RECORDS TO PROCESS:

┌──

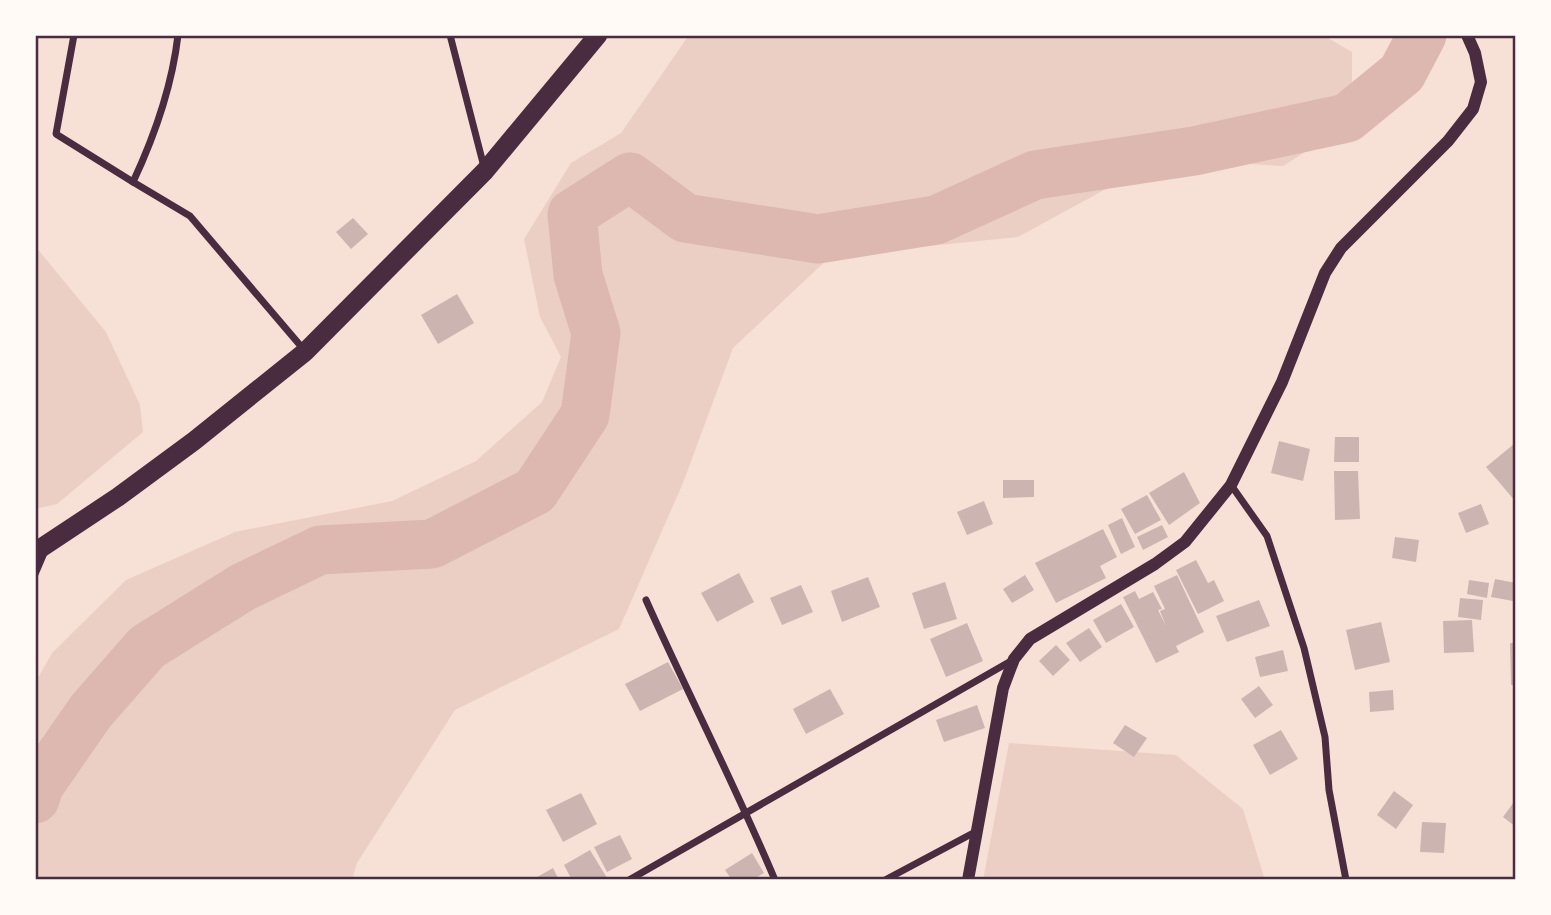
<svg xmlns="http://www.w3.org/2000/svg" width="1551" height="915" font-family="Rubik,sans-serif">
  <rect width="100%" height="100%" fill="#f7e1d7"/>
  <g fill="#ebcfc5">
    <polygon points="689,35 1323,35 1352,52 1352,123 1283,166 1161,159 1018,237 831,256 733,348 683,483 619,629 455,710 357,863 352,880 35,880 35,683 52,653 126,580 235,532 392,501 476,461 542,402 561,357 540,317 524,239 571,163 621,133"/>
    <polygon points="35,246 106,332 140,405 143,432 57,504 35,509"/>
    <polygon points="1009,743 1176,755 1243,809 1265,880 983,880"/>
  </g>
  <g fill="none" stroke-linecap="round" stroke-linejoin="round">
    <polyline stroke="#dcb8b0" stroke-width="49" points="35,799 39,786 91,711 147,647 243,587 320,550 432,544 535,491 585,415 596,333 578,275 572,214 630,177 685,218 818,239 936,220 1035,175 1194,151 1347,118 1402,73 1422,35"/>
  </g>
  <g fill="#ccb4b1">
    <polygon points="353,218 368,234 351,249 336,232"/>
    <polygon points="457,294 474,323 438,344 421,315"/>
    <polygon points="1335,437 1359,437 1359,462 1334,462"/>
    <polygon points="1279,441 1310,449 1303,481 1271,473"/>
    <polygon points="1514,444 1516,446 1516,502 1486,467"/>
    <polygon points="1334,471 1358,471 1360,519 1335,520"/>
    <polygon points="1184,472 1200,503 1169,525 1149,493"/>
    <polygon points="1003,480 1034,480 1034,497 1003,498"/>
    <polygon points="1147,495 1161,520 1135,534 1121,509"/>
    <polygon points="984,501 993,524 967,535 957,512"/>
    <polygon points="1481,504 1489,524 1466,533 1458,513"/>
    <polygon points="1122,518 1135,547 1121,554 1108,525"/>
    <polygon points="1162,525 1168,537 1143,550 1137,537"/>
    <polygon points="1103,529 1117,557 1100,566 1106,578 1056,603 1035,563"/>
    <polygon points="1395,537 1419,540 1416,562 1392,558"/>
    <polygon points="1196,560 1208,583 1214,580 1224,601 1198,614 1176,570"/>
    <polygon points="739,573 754,602 717,622 701,593"/>
    <polygon points="1025,575 1034,590 1012,603 1003,589"/>
    <polygon points="1177,575 1204,632 1176,646 1179,652 1156,663 1123,597 1135,591 1139,599 1153,592 1162,609 1158,610 1166,626 1160,611 1165,609 1154,586"/>
    <polygon points="868,577 880,607 842,622 831,591"/>
    <polygon points="1495,579 1516,583 1516,596 1514,595 1513,601 1491,597"/>
    <polygon points="1469,580 1489,583 1487,598 1467,594"/>
    <polygon points="945,582 957,619 924,629 912,593"/>
    <polygon points="801,585 813,612 782,625 770,598"/>
    <polygon points="1460,598 1483,600 1481,620 1458,617"/>
    <polygon points="1259,600 1270,626 1227,642 1216,616"/>
    <polygon points="1121,604 1134,627 1106,643 1093,620"/>
    <polygon points="1472,620 1474,652 1444,653 1443,621"/>
    <polygon points="1381,622 1390,662 1355,670 1346,630"/>
    <polygon points="967,623 983,661 946,677 930,639"/>
    <polygon points="1089,628 1102,647 1080,662 1066,643"/>
    <polygon points="1510,643 1516,643 1516,685 1511,685"/>
    <polygon points="1056,645 1070,660 1053,676 1039,661"/>
    <polygon points="1283,650 1288,671 1260,677 1255,657"/>
    <polygon points="668,662 683,689 640,711 625,684"/>
    <polygon points="1259,686 1273,705 1255,718 1241,699"/>
    <polygon points="830,689 844,714 806,734 793,709"/>
    <polygon points="1393,690 1394,710 1370,712 1369,692"/>
    <polygon points="977,705 985,728 944,742 936,720"/>
    <polygon points="1125,725 1147,738 1134,757 1113,743"/>
    <polygon points="1281,730 1298,759 1270,775 1253,745"/>
    <polygon points="1394,791 1413,805 1396,829 1377,815"/>
    <polygon points="581,793 597,824 563,842 546,810"/>
    <polygon points="1516,799 1516,827 1503,817"/>
    <polygon points="1422,822 1446,823 1444,853 1420,852"/>
    <polygon points="620,835 632,859 607,872 594,847"/>
    <polygon points="590,850 607,878 603,880 572,880 564,865"/>
    <polygon points="752,853 764,873 752,880 732,880 725,870"/>
    <polygon points="553,868 559,880 532,880"/>
  </g>
  <g fill="none" stroke-linecap="round" stroke-linejoin="round">
    <g stroke="#4a2c40" stroke-width="7">
      <polyline points="74,35 56,134 133,182"/>
      <path d="M178,35C172,87 155,135 133,182L190,216L305,351"/>
      <polyline points="450,35 484,167"/>
      <polyline points="1231,485 1267,536 1304,648 1325,737 1329,790 1346,880"/>
      <polyline points="35,574 44,553"/>
      <path d="M646,600C688,694 735,785 775,880"/>
      <polyline points="629,880 1011,661"/>
      <polyline points="885,880 977,831"/>
    </g>
    <polyline stroke="#4a2c40" stroke-width="12" points="968,880 1003,688 1014,659 1030,639 1155,564 1185,542 1231,485 1282,382 1325,273 1341,248 1448,141 1473,109 1481,82 1475,53 1467,35"/>
    <polyline stroke="#4a2c40" stroke-width="19" points="35,552 118,497 194,441 305,352 485,171 598,35"/>
  </g>
  <rect width="1551" height="915" fill="none" stroke="#fffaf5" stroke-width="74"/>
  <rect x="37" y="37" width="1477" height="841" fill="none" stroke="#4a2c40" stroke-width="2.5"/>
</svg>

└──

PROMPT:
Transcribe the listing word for word, but keep its pictures out of the copy.

ANSWER AREA:
<svg xmlns="http://www.w3.org/2000/svg" width="1551" height="915" font-family="Rubik,sans-serif">
  <rect width="100%" height="100%" fill="#f7e1d7"/>
  <g fill="#ebcfc5">
    <polygon points="689,35 1323,35 1352,52 1352,123 1283,166 1161,159 1018,237 831,256 733,348 683,483 619,629 455,710 357,863 352,880 35,880 35,683 52,653 126,580 235,532 392,501 476,461 542,402 561,357 540,317 524,239 571,163 621,133"/>
    <polygon points="35,246 106,332 140,405 143,432 57,504 35,509"/>
    <polygon points="1009,743 1176,755 1243,809 1265,880 983,880"/>
  </g>
  <g fill="none" stroke-linecap="round" stroke-linejoin="round">
    <polyline stroke="#dcb8b0" stroke-width="49" points="35,799 39,786 91,711 147,647 243,587 320,550 432,544 535,491 585,415 596,333 578,275 572,214 630,177 685,218 818,239 936,220 1035,175 1194,151 1347,118 1402,73 1422,35"/>
  </g>
  <g fill="#ccb4b1">
    <polygon points="353,218 368,234 351,249 336,232"/>
    <polygon points="457,294 474,323 438,344 421,315"/>
    <polygon points="1335,437 1359,437 1359,462 1334,462"/>
    <polygon points="1279,441 1310,449 1303,481 1271,473"/>
    <polygon points="1514,444 1516,446 1516,502 1486,467"/>
    <polygon points="1334,471 1358,471 1360,519 1335,520"/>
    <polygon points="1184,472 1200,503 1169,525 1149,493"/>
    <polygon points="1003,480 1034,480 1034,497 1003,498"/>
    <polygon points="1147,495 1161,520 1135,534 1121,509"/>
    <polygon points="984,501 993,524 967,535 957,512"/>
    <polygon points="1481,504 1489,524 1466,533 1458,513"/>
    <polygon points="1122,518 1135,547 1121,554 1108,525"/>
    <polygon points="1162,525 1168,537 1143,550 1137,537"/>
    <polygon points="1103,529 1117,557 1100,566 1106,578 1056,603 1035,563"/>
    <polygon points="1395,537 1419,540 1416,562 1392,558"/>
    <polygon points="1196,560 1208,583 1214,580 1224,601 1198,614 1176,570"/>
    <polygon points="739,573 754,602 717,622 701,593"/>
    <polygon points="1025,575 1034,590 1012,603 1003,589"/>
    <polygon points="1177,575 1204,632 1176,646 1179,652 1156,663 1123,597 1135,591 1139,599 1153,592 1162,609 1158,610 1166,626 1160,611 1165,609 1154,586"/>
    <polygon points="868,577 880,607 842,622 831,591"/>
    <polygon points="1495,579 1516,583 1516,596 1514,595 1513,601 1491,597"/>
    <polygon points="1469,580 1489,583 1487,598 1467,594"/>
    <polygon points="945,582 957,619 924,629 912,593"/>
    <polygon points="801,585 813,612 782,625 770,598"/>
    <polygon points="1460,598 1483,600 1481,620 1458,617"/>
    <polygon points="1259,600 1270,626 1227,642 1216,616"/>
    <polygon points="1121,604 1134,627 1106,643 1093,620"/>
    <polygon points="1472,620 1474,652 1444,653 1443,621"/>
    <polygon points="1381,622 1390,662 1355,670 1346,630"/>
    <polygon points="967,623 983,661 946,677 930,639"/>
    <polygon points="1089,628 1102,647 1080,662 1066,643"/>
    <polygon points="1510,643 1516,643 1516,685 1511,685"/>
    <polygon points="1056,645 1070,660 1053,676 1039,661"/>
    <polygon points="1283,650 1288,671 1260,677 1255,657"/>
    <polygon points="668,662 683,689 640,711 625,684"/>
    <polygon points="1259,686 1273,705 1255,718 1241,699"/>
    <polygon points="830,689 844,714 806,734 793,709"/>
    <polygon points="1393,690 1394,710 1370,712 1369,692"/>
    <polygon points="977,705 985,728 944,742 936,720"/>
    <polygon points="1125,725 1147,738 1134,757 1113,743"/>
    <polygon points="1281,730 1298,759 1270,775 1253,745"/>
    <polygon points="1394,791 1413,805 1396,829 1377,815"/>
    <polygon points="581,793 597,824 563,842 546,810"/>
    <polygon points="1516,799 1516,827 1503,817"/>
    <polygon points="1422,822 1446,823 1444,853 1420,852"/>
    <polygon points="620,835 632,859 607,872 594,847"/>
    <polygon points="590,850 607,878 603,880 572,880 564,865"/>
    <polygon points="752,853 764,873 752,880 732,880 725,870"/>
    <polygon points="553,868 559,880 532,880"/>
  </g>
  <g fill="none" stroke-linecap="round" stroke-linejoin="round">
    <g stroke="#4a2c40" stroke-width="7">
      <polyline points="74,35 56,134 133,182"/>
      <path d="M178,35C172,87 155,135 133,182L190,216L305,351"/>
      <polyline points="450,35 484,167"/>
      <polyline points="1231,485 1267,536 1304,648 1325,737 1329,790 1346,880"/>
      <polyline points="35,574 44,553"/>
      <path d="M646,600C688,694 735,785 775,880"/>
      <polyline points="629,880 1011,661"/>
      <polyline points="885,880 977,831"/>
    </g>
    <polyline stroke="#4a2c40" stroke-width="12" points="968,880 1003,688 1014,659 1030,639 1155,564 1185,542 1231,485 1282,382 1325,273 1341,248 1448,141 1473,109 1481,82 1475,53 1467,35"/>
    <polyline stroke="#4a2c40" stroke-width="19" points="35,552 118,497 194,441 305,352 485,171 598,35"/>
  </g>
  <rect width="1551" height="915" fill="none" stroke="#fffaf5" stroke-width="74"/>
  <rect x="37" y="37" width="1477" height="841" fill="none" stroke="#4a2c40" stroke-width="2.5"/>
</svg>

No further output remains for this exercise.